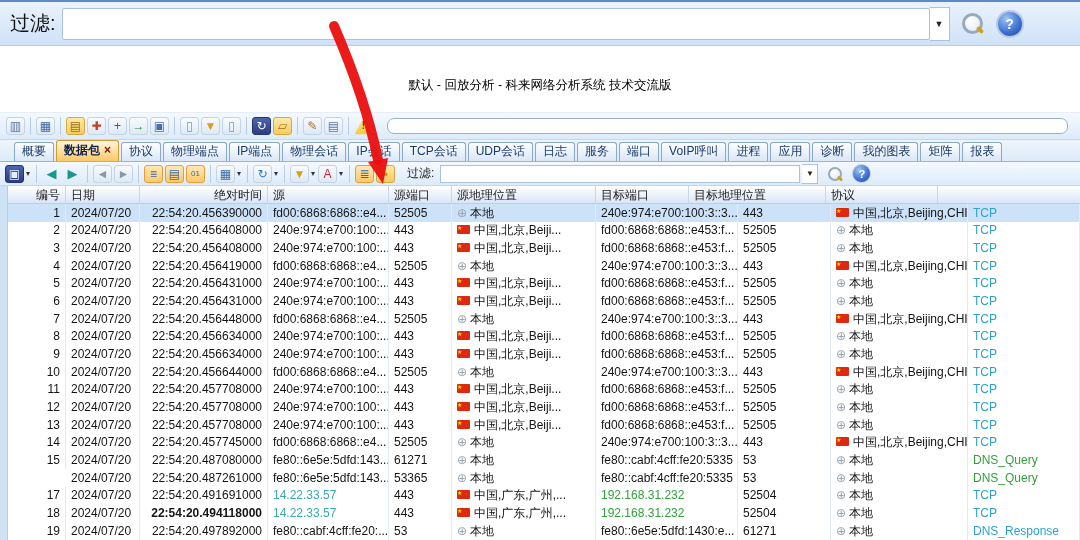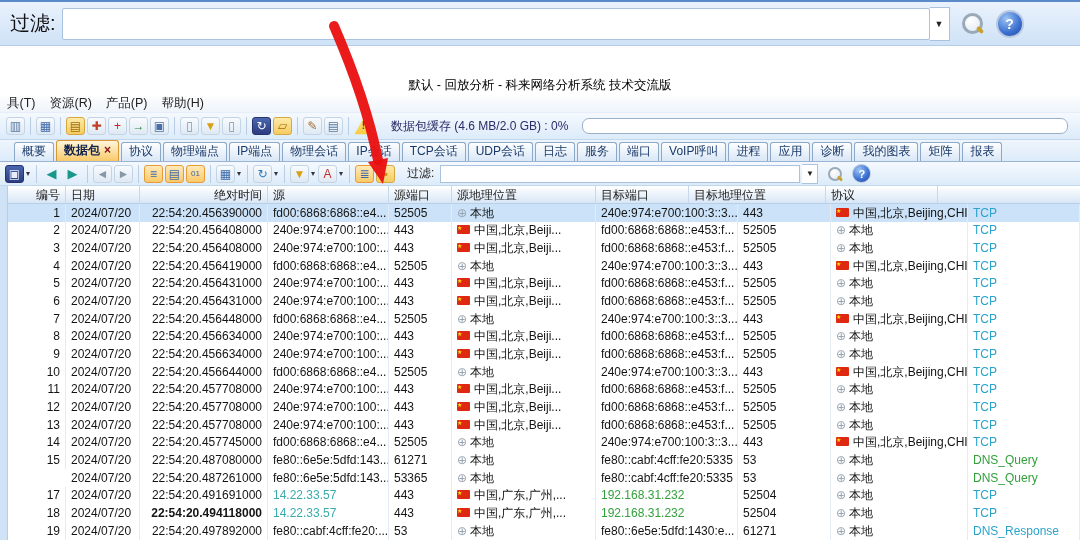--- a/index.html
+++ b/index.html
@@ -107,26 +107,20 @@
     <div class="combo-btn">▼</div>
     <div class="mag">
       <div class="lens"></div>
       <div class="handle"></div>
     </div>
     <div class="helpball">?</div>
   </div>
 
   <div class="win-title">默认 - 回放分析 - 科来网络分析系统 技术交流版</div>
 
-  <div class="menubar" id="menubar">
-      <span class="menu-item">具(T)</span>
-      <span class="menu-item">资源(R)</span>
-      <span class="menu-item">产品(P)</span>
-      <span class="menu-item">帮助(H)</span>
-    </div>
 
   <div class="toolbar" id="main-toolbar">
       <span class="ic" style="color: rgb(88, 120, 160);">▥</span>
       <span class="sep"></span>
       <span class="ic" style="color: rgb(63, 104, 168);">▦</span>
       <span class="sep"></span>
       <span class="ic gold" style="color: rgb(154, 108, 16);">▤</span>
       <span class="ic" style="color: rgb(192, 64, 40);">✚</span>
       <span class="ic" style="color: rgb(208, 32, 32);">+</span>
       <span class="ic" style="color: rgb(42, 138, 58);">→</span>
@@ -136,21 +130,20 @@
       <span class="ic" style="color: rgb(216, 160, 24);">▼</span>
       <span class="ic" style="color: rgb(122, 147, 171);">▯</span>
       <span class="sep"></span>
       <span class="ic navy" style="color: rgb(255, 255, 255);">↻</span>
       <span class="ic gold" style="color: rgb(154, 108, 16);">▱</span>
       <span class="sep"></span>
       <span class="ic" style="color: rgb(160, 104, 40);">✎</span>
       <span class="ic" style="color: rgb(88, 120, 160);">▤</span>
       <span class="sep"></span>
       <span class="ic warn" style="color: rgb(106, 74, 0);">!</span>
-      <span class="buffer-label">数据包缓存  (4.6 MB/2.0 GB)  :  0%</span>
       <div class="progress"></div>
     </div>
 
   <div class="tabbar" id="tabbar">
       <div class="tab"><span>概要</span></div>
       <div class="tab active"><span>数据包</span><span class="close">×</span></div>
       <div class="tab"><span>协议</span></div>
       <div class="tab"><span>物理端点</span></div>
       <div class="tab"><span>IP端点</span></div>
       <div class="tab"><span>物理会话</span></div>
++++++++
## Task to carry out
Without changing a single word, set down all of the material again and leave out its pictures.

## Answer section
--- a/index.html
+++ b/index.html
@@ -107,26 +107,20 @@
     <div class="combo-btn">▼</div>
     <div class="mag">
       <div class="lens"></div>
       <div class="handle"></div>
     </div>
     <div class="helpball">?</div>
   </div>
 
   <div class="win-title">默认 - 回放分析 - 科来网络分析系统 技术交流版</div>
 
-  <div class="menubar" id="menubar">
-      <span class="menu-item">具(T)</span>
-      <span class="menu-item">资源(R)</span>
-      <span class="menu-item">产品(P)</span>
-      <span class="menu-item">帮助(H)</span>
-    </div>
 
   <div class="toolbar" id="main-toolbar">
       <span class="ic" style="color: rgb(88, 120, 160);">▥</span>
       <span class="sep"></span>
       <span class="ic" style="color: rgb(63, 104, 168);">▦</span>
       <span class="sep"></span>
       <span class="ic gold" style="color: rgb(154, 108, 16);">▤</span>
       <span class="ic" style="color: rgb(192, 64, 40);">✚</span>
       <span class="ic" style="color: rgb(208, 32, 32);">+</span>
       <span class="ic" style="color: rgb(42, 138, 58);">→</span>
@@ -136,21 +130,20 @@
       <span class="ic" style="color: rgb(216, 160, 24);">▼</span>
       <span class="ic" style="color: rgb(122, 147, 171);">▯</span>
       <span class="sep"></span>
       <span class="ic navy" style="color: rgb(255, 255, 255);">↻</span>
       <span class="ic gold" style="color: rgb(154, 108, 16);">▱</span>
       <span class="sep"></span>
       <span class="ic" style="color: rgb(160, 104, 40);">✎</span>
       <span class="ic" style="color: rgb(88, 120, 160);">▤</span>
       <span class="sep"></span>
       <span class="ic warn" style="color: rgb(106, 74, 0);">!</span>
-      <span class="buffer-label">数据包缓存  (4.6 MB/2.0 GB)  :  0%</span>
       <div class="progress"></div>
     </div>
 
   <div class="tabbar" id="tabbar">
       <div class="tab"><span>概要</span></div>
       <div class="tab active"><span>数据包</span><span class="close">×</span></div>
       <div class="tab"><span>协议</span></div>
       <div class="tab"><span>物理端点</span></div>
       <div class="tab"><span>IP端点</span></div>
       <div class="tab"><span>物理会话</span></div>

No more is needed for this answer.